Menno Baumann, Professor für Intensivpädagogik an der Fliedner-Fachhochschule Düsseldorf, sieht in diesem als sprengend interpretierten Verhalten eine entwicklungs- und überlebenswichtige Funktion für das jeweilige Kind. Was das konkret bedeutet, hat Lisa selbst miterlebt. Sie erinnert sich an einen 15-Jährigen in ihrer Wohngruppe, der sozial- und körperlich mehrere Jahre zurücklag, sprach und interagierte, wie ein 6-Jähriger. In der Wohngruppe wurde er mit Hilfe der Betreuenden wieder aufgebaut. Es gibt aber auch Beispiele von Jugendlichen, die nach einer positiven Entwicklung wieder in alte Verhaltensweisen zurückfallen. Wegen ständiger Streitereien und Schlägereien mussten die Betreuenden sie trennen. Nach der Trennung der Brüder entwickelte sich der Junge überdurchschnittlich gut. Die Beziehungsarbeit mit den Pädagog:innen, das Verhältnis zu anderen Kindern und seine schulischen Leistungen verbesserten sich, während sein Bruder in die Delinquenz rutschte. Als die Geschwister wieder Kontakt aufnahmen, kippte das Verhalten des Jungen erneut ins Negative – mit WG-Terror als Folge. Sie bedrohten Mitarbeiter:innen und Kinder und drohten, die WG anzuzünden. Auf den Widerstand folgte der Ausschluss aus der Wohngruppe.

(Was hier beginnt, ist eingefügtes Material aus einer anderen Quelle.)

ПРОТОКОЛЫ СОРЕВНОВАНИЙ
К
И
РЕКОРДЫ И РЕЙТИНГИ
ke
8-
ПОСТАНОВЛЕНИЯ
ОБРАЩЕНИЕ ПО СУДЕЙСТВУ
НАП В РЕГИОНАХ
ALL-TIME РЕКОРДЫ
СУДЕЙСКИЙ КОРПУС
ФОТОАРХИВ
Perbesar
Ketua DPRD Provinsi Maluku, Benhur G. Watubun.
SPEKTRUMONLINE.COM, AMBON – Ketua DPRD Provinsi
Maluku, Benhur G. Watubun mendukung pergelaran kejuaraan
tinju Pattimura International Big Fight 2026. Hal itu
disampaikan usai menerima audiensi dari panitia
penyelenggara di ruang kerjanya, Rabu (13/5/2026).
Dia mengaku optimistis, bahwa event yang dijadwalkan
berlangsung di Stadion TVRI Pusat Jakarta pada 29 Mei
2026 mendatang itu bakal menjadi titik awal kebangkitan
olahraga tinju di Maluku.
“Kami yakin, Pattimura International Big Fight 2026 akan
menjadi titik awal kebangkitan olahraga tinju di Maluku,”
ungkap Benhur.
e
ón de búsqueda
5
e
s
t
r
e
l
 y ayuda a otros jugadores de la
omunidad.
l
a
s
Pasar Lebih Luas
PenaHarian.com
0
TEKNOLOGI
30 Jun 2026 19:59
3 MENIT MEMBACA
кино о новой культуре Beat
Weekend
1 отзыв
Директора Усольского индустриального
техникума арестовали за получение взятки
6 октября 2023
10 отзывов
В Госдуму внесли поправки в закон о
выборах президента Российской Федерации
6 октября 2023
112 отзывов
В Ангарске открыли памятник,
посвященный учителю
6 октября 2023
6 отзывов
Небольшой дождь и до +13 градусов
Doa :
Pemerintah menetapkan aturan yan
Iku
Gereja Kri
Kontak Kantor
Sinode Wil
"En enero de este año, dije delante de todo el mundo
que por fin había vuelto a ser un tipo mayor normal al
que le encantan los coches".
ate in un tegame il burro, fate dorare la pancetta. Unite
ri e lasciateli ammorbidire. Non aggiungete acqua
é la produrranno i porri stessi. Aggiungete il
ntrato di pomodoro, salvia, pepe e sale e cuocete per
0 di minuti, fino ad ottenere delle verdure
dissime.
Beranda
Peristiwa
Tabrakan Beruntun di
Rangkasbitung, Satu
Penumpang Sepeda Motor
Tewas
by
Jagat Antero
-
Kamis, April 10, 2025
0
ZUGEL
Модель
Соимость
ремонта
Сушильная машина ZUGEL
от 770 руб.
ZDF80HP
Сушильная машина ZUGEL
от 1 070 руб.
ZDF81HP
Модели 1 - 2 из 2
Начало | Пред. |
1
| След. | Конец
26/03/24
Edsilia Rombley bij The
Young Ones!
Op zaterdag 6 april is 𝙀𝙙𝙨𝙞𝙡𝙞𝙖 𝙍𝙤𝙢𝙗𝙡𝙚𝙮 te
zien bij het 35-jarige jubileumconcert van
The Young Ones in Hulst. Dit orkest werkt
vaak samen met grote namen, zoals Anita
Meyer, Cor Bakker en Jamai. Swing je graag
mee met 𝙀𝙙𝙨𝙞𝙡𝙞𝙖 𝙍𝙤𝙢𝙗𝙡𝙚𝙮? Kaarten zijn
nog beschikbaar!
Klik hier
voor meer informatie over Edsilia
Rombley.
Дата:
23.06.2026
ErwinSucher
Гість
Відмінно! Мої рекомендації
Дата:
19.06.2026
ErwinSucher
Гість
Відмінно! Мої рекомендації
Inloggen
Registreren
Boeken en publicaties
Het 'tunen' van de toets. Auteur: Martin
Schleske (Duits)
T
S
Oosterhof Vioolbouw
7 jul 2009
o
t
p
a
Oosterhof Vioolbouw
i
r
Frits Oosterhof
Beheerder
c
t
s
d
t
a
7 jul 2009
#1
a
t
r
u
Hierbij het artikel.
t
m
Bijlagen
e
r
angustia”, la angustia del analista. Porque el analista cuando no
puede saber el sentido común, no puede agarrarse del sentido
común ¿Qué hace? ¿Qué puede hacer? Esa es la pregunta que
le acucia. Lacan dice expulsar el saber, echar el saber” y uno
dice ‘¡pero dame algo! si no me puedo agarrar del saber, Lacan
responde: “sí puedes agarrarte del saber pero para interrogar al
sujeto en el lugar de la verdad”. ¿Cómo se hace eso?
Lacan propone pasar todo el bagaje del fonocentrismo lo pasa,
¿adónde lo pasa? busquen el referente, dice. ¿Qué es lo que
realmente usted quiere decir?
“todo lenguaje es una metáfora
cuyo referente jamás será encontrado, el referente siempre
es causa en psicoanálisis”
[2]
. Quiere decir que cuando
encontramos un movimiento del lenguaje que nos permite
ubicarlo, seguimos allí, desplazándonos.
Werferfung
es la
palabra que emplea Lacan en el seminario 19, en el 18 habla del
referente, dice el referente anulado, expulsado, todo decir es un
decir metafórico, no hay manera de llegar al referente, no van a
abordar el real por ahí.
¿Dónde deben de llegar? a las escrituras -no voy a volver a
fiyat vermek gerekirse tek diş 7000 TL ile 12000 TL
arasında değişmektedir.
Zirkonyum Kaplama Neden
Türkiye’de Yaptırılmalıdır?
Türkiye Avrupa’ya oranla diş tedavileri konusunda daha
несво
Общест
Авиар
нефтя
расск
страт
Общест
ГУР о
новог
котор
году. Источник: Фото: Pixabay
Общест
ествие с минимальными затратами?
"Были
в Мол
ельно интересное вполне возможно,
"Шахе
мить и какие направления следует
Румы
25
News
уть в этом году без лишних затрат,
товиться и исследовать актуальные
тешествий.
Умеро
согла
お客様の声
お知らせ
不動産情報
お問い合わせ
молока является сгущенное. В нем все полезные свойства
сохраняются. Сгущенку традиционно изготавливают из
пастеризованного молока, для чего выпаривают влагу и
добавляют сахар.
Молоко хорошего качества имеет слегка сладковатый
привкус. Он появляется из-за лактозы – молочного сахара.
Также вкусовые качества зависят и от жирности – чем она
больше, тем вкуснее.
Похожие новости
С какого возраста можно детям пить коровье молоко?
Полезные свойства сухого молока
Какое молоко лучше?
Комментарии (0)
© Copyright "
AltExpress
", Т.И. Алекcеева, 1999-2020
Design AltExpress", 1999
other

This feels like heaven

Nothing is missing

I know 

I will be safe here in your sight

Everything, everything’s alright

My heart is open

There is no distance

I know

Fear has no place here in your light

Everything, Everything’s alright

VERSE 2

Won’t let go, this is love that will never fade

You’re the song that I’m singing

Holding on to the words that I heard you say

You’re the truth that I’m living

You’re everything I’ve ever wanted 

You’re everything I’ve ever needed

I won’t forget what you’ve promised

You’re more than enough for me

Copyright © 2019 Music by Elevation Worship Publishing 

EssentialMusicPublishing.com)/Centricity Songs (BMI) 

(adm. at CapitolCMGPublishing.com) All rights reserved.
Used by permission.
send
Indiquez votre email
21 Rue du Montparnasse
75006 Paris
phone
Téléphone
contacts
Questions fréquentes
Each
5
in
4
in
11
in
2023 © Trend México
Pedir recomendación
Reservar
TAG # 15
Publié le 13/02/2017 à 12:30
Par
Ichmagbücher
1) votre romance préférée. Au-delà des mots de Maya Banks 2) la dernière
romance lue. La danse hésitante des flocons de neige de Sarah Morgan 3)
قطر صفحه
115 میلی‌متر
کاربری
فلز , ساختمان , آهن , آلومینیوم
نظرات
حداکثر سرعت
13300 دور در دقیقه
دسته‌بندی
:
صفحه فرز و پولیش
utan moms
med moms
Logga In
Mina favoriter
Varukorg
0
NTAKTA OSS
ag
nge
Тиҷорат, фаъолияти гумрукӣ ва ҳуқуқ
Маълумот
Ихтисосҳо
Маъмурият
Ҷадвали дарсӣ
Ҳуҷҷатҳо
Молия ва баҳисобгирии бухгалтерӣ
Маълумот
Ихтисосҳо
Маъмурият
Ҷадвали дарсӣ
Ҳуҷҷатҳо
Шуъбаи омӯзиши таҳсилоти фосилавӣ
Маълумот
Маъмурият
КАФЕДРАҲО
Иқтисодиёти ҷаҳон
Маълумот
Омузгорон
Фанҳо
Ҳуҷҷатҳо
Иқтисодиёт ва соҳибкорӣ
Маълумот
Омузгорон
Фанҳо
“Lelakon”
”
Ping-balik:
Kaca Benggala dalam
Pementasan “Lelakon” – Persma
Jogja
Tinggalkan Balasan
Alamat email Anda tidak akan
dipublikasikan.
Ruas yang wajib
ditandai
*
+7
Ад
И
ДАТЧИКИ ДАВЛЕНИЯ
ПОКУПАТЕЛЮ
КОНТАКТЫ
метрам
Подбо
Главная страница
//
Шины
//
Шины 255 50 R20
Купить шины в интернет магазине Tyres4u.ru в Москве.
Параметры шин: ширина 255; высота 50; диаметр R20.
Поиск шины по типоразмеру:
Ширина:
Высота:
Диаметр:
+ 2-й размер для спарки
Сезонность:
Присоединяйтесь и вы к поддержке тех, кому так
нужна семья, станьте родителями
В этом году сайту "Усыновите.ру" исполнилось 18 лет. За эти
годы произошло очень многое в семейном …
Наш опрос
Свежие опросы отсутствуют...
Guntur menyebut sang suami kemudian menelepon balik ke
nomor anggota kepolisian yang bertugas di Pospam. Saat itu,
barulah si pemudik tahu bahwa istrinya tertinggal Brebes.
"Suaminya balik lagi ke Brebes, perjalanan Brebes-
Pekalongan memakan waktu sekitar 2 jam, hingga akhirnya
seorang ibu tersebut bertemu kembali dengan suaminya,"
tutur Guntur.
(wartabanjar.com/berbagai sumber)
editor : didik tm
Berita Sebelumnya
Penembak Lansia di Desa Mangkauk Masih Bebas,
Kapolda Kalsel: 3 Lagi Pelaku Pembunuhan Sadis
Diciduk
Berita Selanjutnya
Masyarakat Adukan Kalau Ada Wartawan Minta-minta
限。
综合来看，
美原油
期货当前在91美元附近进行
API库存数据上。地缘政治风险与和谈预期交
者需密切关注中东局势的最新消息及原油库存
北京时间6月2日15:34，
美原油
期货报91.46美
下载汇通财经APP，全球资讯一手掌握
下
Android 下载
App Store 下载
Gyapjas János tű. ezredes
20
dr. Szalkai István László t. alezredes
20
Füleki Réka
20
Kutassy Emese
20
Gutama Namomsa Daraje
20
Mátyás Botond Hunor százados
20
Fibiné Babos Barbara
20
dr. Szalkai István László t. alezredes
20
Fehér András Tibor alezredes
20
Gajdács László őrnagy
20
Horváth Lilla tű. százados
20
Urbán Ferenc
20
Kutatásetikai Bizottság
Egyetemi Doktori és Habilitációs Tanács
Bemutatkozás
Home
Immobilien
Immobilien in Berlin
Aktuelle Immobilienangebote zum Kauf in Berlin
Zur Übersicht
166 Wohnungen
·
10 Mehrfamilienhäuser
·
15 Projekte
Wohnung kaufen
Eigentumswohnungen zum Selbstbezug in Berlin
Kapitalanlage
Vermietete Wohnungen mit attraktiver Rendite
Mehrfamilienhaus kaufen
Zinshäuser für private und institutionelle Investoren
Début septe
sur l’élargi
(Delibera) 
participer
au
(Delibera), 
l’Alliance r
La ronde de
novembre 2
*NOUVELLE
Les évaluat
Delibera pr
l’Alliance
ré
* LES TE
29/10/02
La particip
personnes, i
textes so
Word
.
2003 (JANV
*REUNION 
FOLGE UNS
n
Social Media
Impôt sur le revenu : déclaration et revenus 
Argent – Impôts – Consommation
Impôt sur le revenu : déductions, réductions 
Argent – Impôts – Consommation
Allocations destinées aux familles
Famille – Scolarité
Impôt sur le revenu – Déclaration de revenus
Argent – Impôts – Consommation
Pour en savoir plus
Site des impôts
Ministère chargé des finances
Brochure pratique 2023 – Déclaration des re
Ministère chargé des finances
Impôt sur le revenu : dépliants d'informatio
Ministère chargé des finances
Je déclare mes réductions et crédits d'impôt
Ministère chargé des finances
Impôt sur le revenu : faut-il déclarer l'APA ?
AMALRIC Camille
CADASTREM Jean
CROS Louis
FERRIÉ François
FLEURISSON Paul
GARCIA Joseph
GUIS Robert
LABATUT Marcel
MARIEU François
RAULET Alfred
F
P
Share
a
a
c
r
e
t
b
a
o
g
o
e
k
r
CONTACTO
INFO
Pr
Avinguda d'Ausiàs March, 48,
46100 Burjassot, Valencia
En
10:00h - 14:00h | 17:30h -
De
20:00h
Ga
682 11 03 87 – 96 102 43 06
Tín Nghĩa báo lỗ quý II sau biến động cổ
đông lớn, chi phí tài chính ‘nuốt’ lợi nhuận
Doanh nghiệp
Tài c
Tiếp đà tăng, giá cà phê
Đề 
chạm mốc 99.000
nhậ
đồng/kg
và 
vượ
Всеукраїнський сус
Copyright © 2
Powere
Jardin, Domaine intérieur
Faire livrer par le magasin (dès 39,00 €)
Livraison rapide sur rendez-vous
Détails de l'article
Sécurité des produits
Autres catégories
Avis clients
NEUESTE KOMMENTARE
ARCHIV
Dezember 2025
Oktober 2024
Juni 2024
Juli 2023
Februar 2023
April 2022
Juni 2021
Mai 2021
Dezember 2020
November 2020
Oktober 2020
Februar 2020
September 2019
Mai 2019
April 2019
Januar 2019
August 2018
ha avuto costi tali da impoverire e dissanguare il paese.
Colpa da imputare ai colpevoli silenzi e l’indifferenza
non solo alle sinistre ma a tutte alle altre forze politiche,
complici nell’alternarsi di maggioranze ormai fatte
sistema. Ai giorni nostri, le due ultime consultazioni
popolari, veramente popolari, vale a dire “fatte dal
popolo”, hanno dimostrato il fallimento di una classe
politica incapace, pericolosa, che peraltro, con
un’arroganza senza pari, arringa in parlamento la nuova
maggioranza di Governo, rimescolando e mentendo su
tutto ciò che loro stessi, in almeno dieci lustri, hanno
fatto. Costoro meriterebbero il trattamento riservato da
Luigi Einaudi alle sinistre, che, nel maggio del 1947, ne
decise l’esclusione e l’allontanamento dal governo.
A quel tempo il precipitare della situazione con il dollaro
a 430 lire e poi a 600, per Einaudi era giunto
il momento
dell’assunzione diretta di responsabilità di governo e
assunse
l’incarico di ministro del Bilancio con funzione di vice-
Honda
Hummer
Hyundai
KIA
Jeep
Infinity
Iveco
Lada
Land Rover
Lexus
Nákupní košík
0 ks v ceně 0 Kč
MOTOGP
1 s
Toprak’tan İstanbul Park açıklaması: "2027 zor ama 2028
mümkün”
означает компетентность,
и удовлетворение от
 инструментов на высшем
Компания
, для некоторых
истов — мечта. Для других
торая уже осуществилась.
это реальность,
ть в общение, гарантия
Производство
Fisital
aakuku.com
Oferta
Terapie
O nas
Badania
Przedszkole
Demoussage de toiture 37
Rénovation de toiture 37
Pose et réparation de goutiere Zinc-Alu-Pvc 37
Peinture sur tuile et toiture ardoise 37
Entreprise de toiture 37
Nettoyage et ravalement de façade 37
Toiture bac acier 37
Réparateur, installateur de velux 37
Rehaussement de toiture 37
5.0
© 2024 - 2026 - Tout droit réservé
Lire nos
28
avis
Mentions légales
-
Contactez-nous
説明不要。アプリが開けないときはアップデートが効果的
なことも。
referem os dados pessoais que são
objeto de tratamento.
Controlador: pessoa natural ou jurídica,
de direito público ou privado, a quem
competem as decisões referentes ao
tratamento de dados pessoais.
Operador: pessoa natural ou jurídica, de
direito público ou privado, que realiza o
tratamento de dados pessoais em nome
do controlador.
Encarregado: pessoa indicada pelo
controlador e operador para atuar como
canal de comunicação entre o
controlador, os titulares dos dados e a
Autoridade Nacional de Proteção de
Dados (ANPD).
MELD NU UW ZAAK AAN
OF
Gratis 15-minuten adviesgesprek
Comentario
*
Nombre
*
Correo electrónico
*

Zwischen fliegenden Sesseln und Umarmungen
Wenn es in der WG wirklich gefährlich für sie und die Kinder wird, ruft sie die Polizei. Es gibt auch Tage, an denen sie nicht zur Arbeit fahren darf, um sich selbst zu schützen. Aber
„Angst zeigen geht nicht. Wenn ich das nicht aushalten würde, dann könnte ich in so einer bunten Mannschaft nicht arbeiten.“
– Lisa
Um das zu reflektieren, gibt es Mitarbeitergespräche im Zweiwochentakt, die Stabilität im Team gibt ihr Halt. Lisa beschreibt ihren Beruf als ein großes Auf- und Ab der Emotionen. Zwischen Angst und Bindung gibt es gefährliche Momente genauso wie schöne Momente. Die Arbeit an der Bindung zu den Kindern sei das Schönste und gleichzeitig das Herausforderndste an ihrem Beruf. Bei Magdalena Wolf ist das ähnlich. Vor allem Abendrituale, gemeinsame WG-Ausflüge und der Fortschritt in den Beziehungen zu den Kindern wie auch zu deren Eltern zählen für sie zu den schönen Seiten des Jobs.
Mangel im Überfluss
Neben den Hürden und Hoffnungsschimmern des Alltags verbirgt sich dennoch ein Fehler im System. Fehlende finanzielle Ressourcen und Personalmangel prägen den sozialen Bereich seit Jahren. Man müsse laut Magdalena Wolf bereits viel früher in der Entwicklung eines Kindes ansetzen und mobile Angebote anbieten. So könne man noch in den Familien Unterstützung leisten und im besten Fall eine Fremdunterbringung verhindern.
“Aber das System steht halt seit Ewigkeiten da, wo es steht. Das kann einen zur Verzweiflung bringen, weil man einfach weiß, das Kind würde gerade so viel brauchen und ich kann es ihm aber nicht geben, weil da noch sieben andere herumschwirren, die was von mir brauchen.”
– Magdalena Wolf
In sozialtherapeutischen Wohngruppen hingegen wird versucht, die Anzahl der Kinder so niederschwellig wie möglich zu halten. Aber auch Lisa betont den Mangel an Geld, um den Betreuungsschlüssel besser gestalten zu können. Andrea Friemel, Pressesprecherin der Wiener Kinder- und Jugendhilfe blickt dennoch zuversichtlich auf die Situation: „In Österreich sind die Standards in der Kinder- und Jugendhilfe hoch, und gerade in Wien können wir auf einem sehr guten fachlichen Niveau mit sehr engagierten Kollegen und Kolleginnen die Aufgaben des Kinderschutzes wahrnehmen.“ Lisa nimmt den letzten Schluck Kaffee, zieht die Jacke zu und lächelt. Morgen muss sie früh raus, die Kinder warten.